Instruction
Could you copy the records line for line without changes, starting at the first line and stopping after the line that contains "To the nearest percent, what is the difference"?

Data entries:
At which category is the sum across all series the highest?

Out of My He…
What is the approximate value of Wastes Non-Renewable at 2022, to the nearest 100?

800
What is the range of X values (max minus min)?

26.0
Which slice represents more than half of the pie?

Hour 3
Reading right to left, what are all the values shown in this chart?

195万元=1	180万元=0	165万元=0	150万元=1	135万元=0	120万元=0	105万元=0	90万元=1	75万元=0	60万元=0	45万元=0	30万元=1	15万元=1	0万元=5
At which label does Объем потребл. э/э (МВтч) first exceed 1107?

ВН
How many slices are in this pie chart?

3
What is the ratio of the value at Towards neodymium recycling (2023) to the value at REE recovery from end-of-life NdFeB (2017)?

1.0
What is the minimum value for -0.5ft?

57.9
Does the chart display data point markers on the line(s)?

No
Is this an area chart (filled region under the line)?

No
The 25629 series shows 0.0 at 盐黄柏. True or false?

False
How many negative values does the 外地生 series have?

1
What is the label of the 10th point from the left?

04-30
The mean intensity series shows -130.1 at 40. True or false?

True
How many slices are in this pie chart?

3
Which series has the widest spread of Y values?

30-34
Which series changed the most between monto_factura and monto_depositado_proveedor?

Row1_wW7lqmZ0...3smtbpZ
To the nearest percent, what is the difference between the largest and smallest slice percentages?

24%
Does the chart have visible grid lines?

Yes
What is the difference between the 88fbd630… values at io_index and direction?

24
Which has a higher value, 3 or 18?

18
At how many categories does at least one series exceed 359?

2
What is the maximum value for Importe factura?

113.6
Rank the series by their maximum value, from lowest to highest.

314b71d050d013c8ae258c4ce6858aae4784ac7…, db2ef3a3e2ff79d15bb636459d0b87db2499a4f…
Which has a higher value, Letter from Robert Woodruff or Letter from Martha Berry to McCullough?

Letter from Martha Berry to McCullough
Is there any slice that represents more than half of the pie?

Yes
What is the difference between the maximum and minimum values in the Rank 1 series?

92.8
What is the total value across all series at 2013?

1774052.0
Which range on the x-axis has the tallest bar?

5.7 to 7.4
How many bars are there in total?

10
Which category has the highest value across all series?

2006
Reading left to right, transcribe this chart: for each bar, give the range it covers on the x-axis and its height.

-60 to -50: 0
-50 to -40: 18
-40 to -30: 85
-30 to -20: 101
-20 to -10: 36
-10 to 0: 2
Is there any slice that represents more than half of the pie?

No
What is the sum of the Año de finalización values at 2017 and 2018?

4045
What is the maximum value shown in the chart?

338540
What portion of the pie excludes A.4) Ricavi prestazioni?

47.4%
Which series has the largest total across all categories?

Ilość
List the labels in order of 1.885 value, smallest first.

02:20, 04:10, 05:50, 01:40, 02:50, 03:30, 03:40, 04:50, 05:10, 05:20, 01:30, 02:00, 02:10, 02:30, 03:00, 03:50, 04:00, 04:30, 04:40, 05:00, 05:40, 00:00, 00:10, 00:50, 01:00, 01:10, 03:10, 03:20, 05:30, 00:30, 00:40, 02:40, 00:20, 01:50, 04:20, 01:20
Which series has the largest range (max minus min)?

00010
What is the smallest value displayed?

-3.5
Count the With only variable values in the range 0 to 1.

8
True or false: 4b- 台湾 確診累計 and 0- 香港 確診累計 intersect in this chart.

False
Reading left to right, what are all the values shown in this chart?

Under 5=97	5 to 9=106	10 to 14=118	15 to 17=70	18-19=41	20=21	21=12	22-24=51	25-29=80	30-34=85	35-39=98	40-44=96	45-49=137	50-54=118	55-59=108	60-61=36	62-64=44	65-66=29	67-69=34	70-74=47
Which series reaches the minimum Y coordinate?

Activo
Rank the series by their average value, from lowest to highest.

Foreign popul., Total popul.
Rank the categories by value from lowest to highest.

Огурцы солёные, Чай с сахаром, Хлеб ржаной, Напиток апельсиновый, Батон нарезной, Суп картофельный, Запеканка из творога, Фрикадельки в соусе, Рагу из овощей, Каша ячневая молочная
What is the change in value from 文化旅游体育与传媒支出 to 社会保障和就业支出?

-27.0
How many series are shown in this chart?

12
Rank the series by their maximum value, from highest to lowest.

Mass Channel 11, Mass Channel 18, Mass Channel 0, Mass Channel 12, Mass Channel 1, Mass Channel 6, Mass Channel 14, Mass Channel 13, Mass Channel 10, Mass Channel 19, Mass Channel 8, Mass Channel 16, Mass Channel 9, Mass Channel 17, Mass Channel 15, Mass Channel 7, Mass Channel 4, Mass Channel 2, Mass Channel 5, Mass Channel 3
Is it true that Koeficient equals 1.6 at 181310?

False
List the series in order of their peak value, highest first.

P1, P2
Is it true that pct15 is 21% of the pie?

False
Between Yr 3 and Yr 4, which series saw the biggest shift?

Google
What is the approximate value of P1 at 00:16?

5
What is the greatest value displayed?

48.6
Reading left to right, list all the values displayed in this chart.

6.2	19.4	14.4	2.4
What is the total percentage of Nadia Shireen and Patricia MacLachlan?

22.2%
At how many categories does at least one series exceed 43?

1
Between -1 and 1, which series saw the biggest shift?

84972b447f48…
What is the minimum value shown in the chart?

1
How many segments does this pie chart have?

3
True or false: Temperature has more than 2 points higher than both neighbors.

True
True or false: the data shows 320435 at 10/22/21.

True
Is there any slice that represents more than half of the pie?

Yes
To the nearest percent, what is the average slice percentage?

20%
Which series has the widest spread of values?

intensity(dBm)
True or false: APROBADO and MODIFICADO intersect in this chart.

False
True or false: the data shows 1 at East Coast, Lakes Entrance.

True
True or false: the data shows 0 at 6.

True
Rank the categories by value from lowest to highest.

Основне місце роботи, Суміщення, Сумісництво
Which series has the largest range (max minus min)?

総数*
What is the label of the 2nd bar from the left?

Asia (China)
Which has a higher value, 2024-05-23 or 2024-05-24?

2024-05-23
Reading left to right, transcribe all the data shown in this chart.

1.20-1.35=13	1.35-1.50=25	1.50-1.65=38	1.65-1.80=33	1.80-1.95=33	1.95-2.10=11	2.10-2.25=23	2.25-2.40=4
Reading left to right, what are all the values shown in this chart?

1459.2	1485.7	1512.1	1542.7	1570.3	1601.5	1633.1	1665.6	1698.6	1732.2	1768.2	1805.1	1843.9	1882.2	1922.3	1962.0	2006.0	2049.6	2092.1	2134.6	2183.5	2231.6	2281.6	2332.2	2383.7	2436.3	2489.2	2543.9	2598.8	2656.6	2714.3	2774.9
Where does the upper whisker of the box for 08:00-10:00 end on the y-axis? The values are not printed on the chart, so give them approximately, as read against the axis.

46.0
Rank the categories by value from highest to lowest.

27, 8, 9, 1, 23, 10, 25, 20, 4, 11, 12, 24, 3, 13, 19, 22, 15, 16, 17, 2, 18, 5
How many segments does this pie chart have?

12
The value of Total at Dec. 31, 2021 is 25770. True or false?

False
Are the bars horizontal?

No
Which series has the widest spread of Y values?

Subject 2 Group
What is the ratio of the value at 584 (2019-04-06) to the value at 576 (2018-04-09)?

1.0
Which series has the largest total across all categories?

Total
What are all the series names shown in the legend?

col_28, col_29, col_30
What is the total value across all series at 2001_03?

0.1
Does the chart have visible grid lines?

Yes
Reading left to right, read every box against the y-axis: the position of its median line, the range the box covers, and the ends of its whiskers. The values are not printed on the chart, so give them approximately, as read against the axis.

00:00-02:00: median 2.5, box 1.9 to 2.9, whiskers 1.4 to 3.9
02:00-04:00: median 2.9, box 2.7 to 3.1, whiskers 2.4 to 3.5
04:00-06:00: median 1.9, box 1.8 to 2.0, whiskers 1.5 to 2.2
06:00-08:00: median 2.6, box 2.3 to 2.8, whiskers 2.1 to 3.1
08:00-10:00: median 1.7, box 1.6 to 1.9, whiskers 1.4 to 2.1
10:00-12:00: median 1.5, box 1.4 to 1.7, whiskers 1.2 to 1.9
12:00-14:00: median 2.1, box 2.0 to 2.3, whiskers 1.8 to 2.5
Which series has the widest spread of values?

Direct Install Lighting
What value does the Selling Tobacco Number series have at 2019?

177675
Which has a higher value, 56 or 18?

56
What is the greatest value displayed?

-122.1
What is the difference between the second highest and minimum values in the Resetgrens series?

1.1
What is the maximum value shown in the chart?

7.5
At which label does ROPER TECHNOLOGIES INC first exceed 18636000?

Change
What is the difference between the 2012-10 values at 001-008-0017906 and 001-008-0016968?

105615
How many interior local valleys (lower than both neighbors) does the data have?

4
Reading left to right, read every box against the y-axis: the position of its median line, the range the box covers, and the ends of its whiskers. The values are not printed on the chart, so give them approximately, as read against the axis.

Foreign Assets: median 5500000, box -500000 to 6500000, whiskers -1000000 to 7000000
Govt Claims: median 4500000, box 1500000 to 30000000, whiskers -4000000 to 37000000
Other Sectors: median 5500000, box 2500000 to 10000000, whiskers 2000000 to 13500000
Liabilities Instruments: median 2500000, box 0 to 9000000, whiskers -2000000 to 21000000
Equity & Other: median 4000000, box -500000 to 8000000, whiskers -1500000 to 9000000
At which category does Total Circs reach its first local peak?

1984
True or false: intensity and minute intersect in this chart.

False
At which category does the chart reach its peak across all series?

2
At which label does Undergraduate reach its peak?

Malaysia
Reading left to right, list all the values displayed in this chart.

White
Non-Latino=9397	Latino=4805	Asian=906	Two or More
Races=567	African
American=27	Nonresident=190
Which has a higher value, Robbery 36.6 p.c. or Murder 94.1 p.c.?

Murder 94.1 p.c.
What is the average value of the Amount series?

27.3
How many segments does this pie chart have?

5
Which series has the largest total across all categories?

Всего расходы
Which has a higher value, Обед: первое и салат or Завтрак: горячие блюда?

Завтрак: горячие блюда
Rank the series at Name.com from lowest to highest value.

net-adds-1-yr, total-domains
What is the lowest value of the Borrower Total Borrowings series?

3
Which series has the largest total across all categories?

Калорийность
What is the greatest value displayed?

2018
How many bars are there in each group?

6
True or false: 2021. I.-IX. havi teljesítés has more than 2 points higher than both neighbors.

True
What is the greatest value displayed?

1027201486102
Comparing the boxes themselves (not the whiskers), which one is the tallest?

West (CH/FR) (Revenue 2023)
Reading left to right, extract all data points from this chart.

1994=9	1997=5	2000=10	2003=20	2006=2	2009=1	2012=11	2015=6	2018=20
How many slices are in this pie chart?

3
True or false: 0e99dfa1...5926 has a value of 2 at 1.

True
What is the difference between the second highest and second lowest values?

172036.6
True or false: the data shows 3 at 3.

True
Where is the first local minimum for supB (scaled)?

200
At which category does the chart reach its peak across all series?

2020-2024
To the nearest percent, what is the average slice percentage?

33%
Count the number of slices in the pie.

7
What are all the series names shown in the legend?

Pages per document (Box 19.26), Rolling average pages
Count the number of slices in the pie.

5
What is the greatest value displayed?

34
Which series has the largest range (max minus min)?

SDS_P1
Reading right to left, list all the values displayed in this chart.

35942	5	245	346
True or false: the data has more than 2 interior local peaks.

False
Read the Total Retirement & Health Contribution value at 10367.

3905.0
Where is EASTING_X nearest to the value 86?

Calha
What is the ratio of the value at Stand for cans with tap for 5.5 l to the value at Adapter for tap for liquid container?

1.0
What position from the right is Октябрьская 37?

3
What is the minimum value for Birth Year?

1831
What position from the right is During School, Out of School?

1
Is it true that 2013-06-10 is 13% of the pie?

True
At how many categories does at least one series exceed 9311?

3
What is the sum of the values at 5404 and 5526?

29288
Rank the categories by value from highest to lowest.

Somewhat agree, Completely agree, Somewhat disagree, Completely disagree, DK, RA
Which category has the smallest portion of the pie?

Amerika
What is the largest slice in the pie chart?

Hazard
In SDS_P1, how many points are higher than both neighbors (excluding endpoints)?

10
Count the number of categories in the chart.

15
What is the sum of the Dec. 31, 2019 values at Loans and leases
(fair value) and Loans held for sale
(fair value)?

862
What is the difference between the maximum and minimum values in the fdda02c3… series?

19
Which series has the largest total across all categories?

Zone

Final answer
At which category is the sum across all series the highest?

Out of My He…
What is the approximate value of Wastes Non-Renewable at 2022, to the nearest 100?

800
What is the range of X values (max minus min)?

26.0
Which slice represents more than half of the pie?

Hour 3
Reading right to left, what are all the values shown in this chart?

195万元=1	180万元=0	165万元=0	150万元=1	135万元=0	120万元=0	105万元=0	90万元=1	75万元=0	60万元=0	45万元=0	30万元=1	15万元=1	0万元=5
At which label does Объем потребл. э/э (МВтч) first exceed 1107?

ВН
How many slices are in this pie chart?

3
What is the ratio of the value at Towards neodymium recycling (2023) to the value at REE recovery from end-of-life NdFeB (2017)?

1.0
What is the minimum value for -0.5ft?

57.9
Does the chart display data point markers on the line(s)?

No
Is this an area chart (filled region under the line)?

No
The 25629 series shows 0.0 at 盐黄柏. True or false?

False
How many negative values does the 外地生 series have?

1
What is the label of the 10th point from the left?

04-30
The mean intensity series shows -130.1 at 40. True or false?

True
How many slices are in this pie chart?

3
Which series has the widest spread of Y values?

30-34
Which series changed the most between monto_factura and monto_depositado_proveedor?

Row1_wW7lqmZ0...3smtbpZ
To the nearest percent, what is the difference between the largest and smallest slice percentages?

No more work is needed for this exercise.